THE FOSTER CARE COMMUNITy
For many people, the holidays are a special time that is filled with decorating, celebrating, giving, and receiving (and maybe eating WAY too many treats along the way!). We associate this season with warm memories, exciting events, extra quality time, and family traditions.
But for children in foster care, this time of year can feel lonely and call attention to their current lack of normalcy. For some children, the holidays may bring back positive memories of time spent with their biological parents and siblings. They are reminded of their family traditions, holiday outings, their home, and special gifts they received. Despite the reasons they ended up in foster care in the first place, the child could still long for this quality time spent with their biological family and feel lonely or worried without them. And celebrating with their foster family could make the child experience feelings of stress, guilt or betrayal.
For other children in care, their memories of the holidays aren’t as fond. Maybe they never received any Christmas presents, and went without any special love or attention. Maybe they experienced something especially traumatic this time last year, that stirs up feelings of anxiety and makes them feel unsafe. Or maybe their biological family simply didn’t celebrate, and the child is unfamiliar and uncomfortable with their new foster family’s traditions.
Foster mom, Sarah (*names have been changed for privacy) said, “I could see Amanda’s face as we decorated the tree with lots of memories from the time I’ve had Ava (foster sibling), but nothing of hers. So I’ve tried to make it special for her since it’s her first Christmas home… I got the kids stockings, and Amanda a few of her own ornaments to give their special place. I think not having any real traditions, and mixed emotions, creates a lot of feelings that are hard for our kids to process.”
This time of year can become more difficult for caregivers as well. Parents are navigating the busy holidays, changes in family schedules, events for school, work and family. Adding in the additional responsibilities that come with fostering, such as case worker visits, meetups with the biological family, court dates, and other mandatory appointments, this time can become overwhelming. In addition, they may have to navigate increases in their child’s challenging behaviors and emotional stress brought about by this time of year, while also sorting through their own emotions. Foster mom, Savannah, says she would struggle with thoughts of,
"what if this is my only christmas with them?"
So how can you be there for a foster family or child in foster care this holiday season? Here are a few small but meaningful gestures:
Raising a child takes a village, especially when the child comes from a hard place. Not everyone is called to foster or adopt a child, but there are so many ways to support the people who do. Please check our waitlist below to see if there is a foster family in need of a sponsor near you, and contact us for more information.
Austin Angels began in December 2009 when founder and CEO Susan Ramirez decided, along with her friends, to volunteer once a month. In 2010, while working full-time in the real estate industry, Susan was invited by one of her clients to attend a conference called “Together for Adoption.” Susan attended the conference and was encouraged by her client to go to a presentation on foster care. After initially telling her client that she wasn’t interested because she didn’t feel called to foster, Susan decided to attend that workshop, and her life and career were changed forever.

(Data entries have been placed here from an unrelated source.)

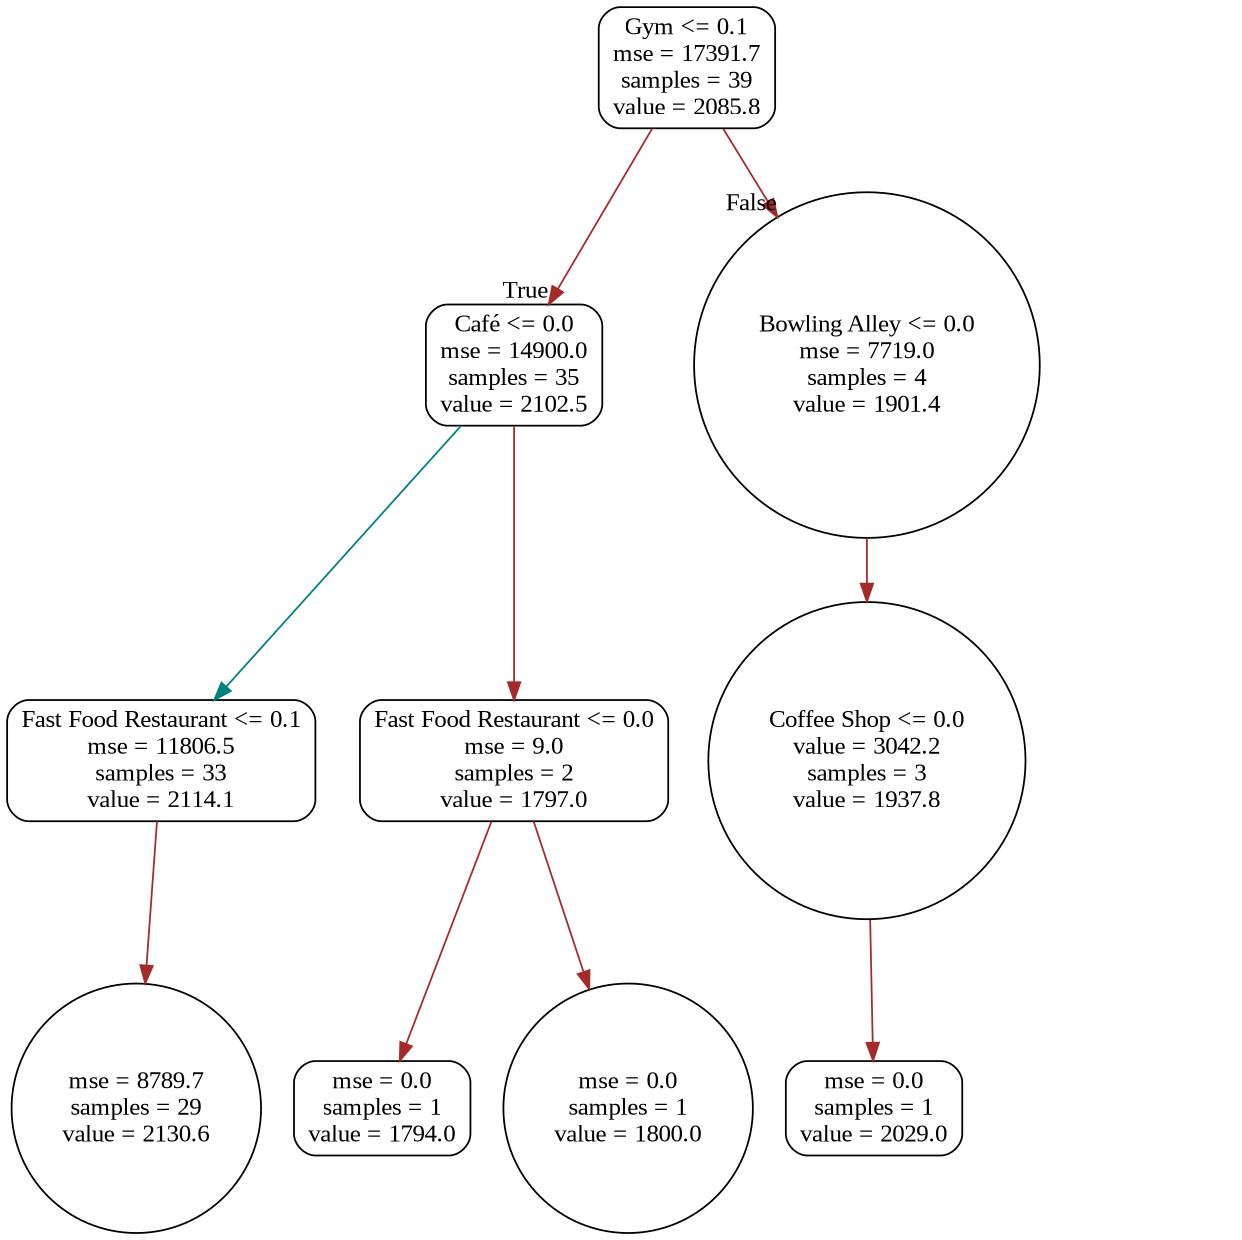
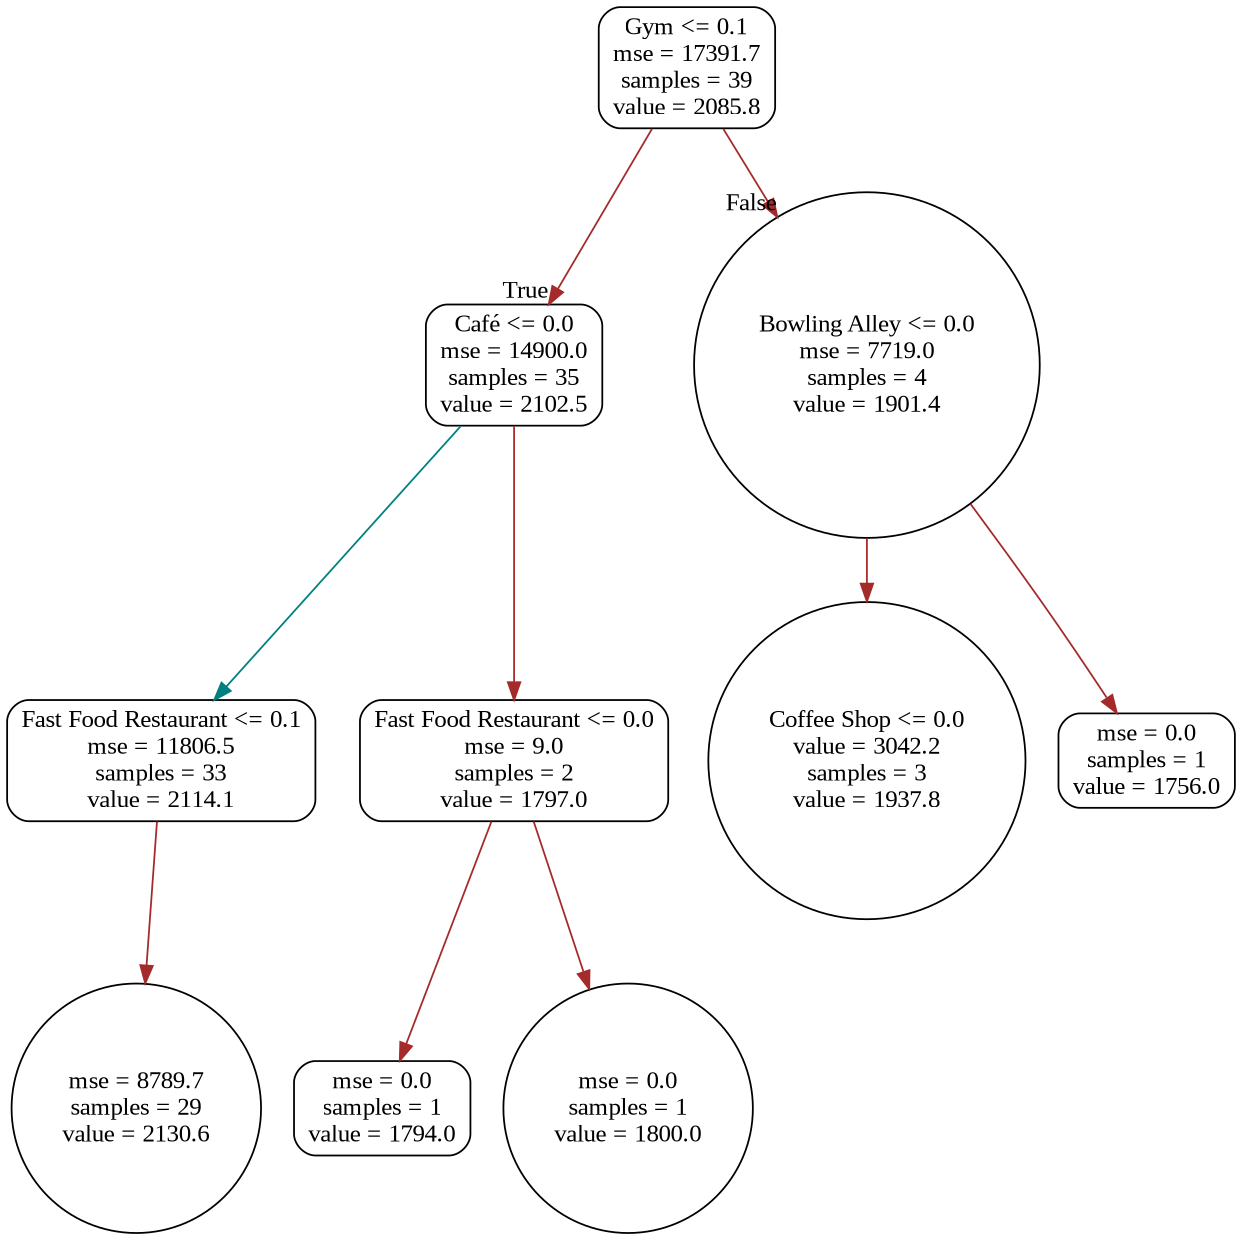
  digraph {
    fontname="Liberation Serif"
    node [color=black fontname="Liberation Serif" shape=box style=rounded]
    edge [color=brown fontname="Liberation Serif"]
    n1 [label="Gym <= 0.1\nmse = 17391.7\nsamples = 39\nvalue = 2085.8"]
    n2 [label="Café <= 0.0\nmse = 14900.0\nsamples = 35\nvalue = 2102.5"]
    n3 [label="Bowling Alley <= 0.0\nmse = 7719.0\nsamples = 4\nvalue = 1901.4" shape=circle]
    n4 [label="Fast Food Restaurant <= 0.1\nmse = 11806.5\nsamples = 33\nvalue = 2114.1"]
    n5 [label="Fast Food Restaurant <= 0.0\nmse = 9.0\nsamples = 2\nvalue = 1797.0"]
    n6 [label="Coffee Shop <= 0.0\nvalue = 3042.2\nsamples = 3\nvalue = 1937.8" shape=circle]
+   n7 [label="mse = 0.0\nsamples = 1\nvalue = 1756.0"]
    n8 [label="mse = 8789.7\nsamples = 29\nvalue = 2130.6" shape=circle]
    n9 [label="mse = 0.0\nsamples = 1\nvalue = 1794.0"]
    n10 [label="mse = 0.0\nsamples = 1\nvalue = 1800.0" shape=circle]
-   n11 [label="mse = 0.0\nsamples = 1\nvalue = 2029.0"]
    n1 -> n2 [headlabel=True labelangle=45 labeldistance=2.5]
    n1 -> n3 [headlabel=False labelangle=-45 labeldistance=2.5]
    n2 -> n4 [color=teal]
    n2 -> n5
    n3 -> n6
+   n3 -> n7
    n4 -> n8
    n5 -> n9
    n5 -> n10
-   n6 -> n11
  }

A judge led the presentation and shared about two boys, Billy and Tommy, who had similar backgrounds in the foster care system. They each entered care at the age of two and had parental rights terminated around the age of eight. During their time in care, they were placed in more than 30 placements, put on dozens of medications for behavioral and emotional needs, and diagnosed with multiple mental health conditions. The judge shared that Billy was adopted three weeks before aging out of the foster care system. After acclimating to his new family and lots of relational healing later, he grew up to start a child placement agency in Texas. Tommy, on the other hand, aged out of the foster care system at 18. With no plan in place and no one to call for support, Tommy committed suicide by jumping in front of a semi truck after leaving his group home.
not everyone is called to foster, and not
It was at this time Susan heard the judge speak the words that have now become Austin Angels’ mantra: “Not everyone is called to foster, and not everyone is called to adopt, but anyone can make a difference in a child's life.” The difference in Billy’s life was that he had a healthy, consistent adult who believed in him and told him that he was valuable. Susan heard this story and knew that she could no longer sit by and do nothing. She left the conference and began to specifically focus on meeting the needs of children in foster care and their caretakers.
In 2013, Austin Angels began a pilot Love Box program with a single mother fostering six teenage boys. Each month, a group of volunteers would put together a “love box" of items tailored to their specific needs and a handwritten note of encouragement for each child. Through the process of delivering the boxes, a bond between the foster children, foster parents, and volunteers formed. The volunteers showed up consistently each month for the boys, took an interest in their lives, celebrated their birthdays, and attended important events. The boys went from failing in school, struggling socially, and not attaching, to making straight As, making friends, and saying "I love you" for the first time. After a successful pilot program, the Love Box program was formally launched in January 2015. It has since grown to serve numerous families in the Austin area. In 2017, the Dare to Dream mentoring program was launched and began serving youth on a one-on-one basis.
National Angels launched its first chapter in 2016 and continues to grow and expand. Susan believes that every child deserves the opportunity to grow up to become the person he or she was always intended to become, and every chapter of National Angels will play a part in that vision.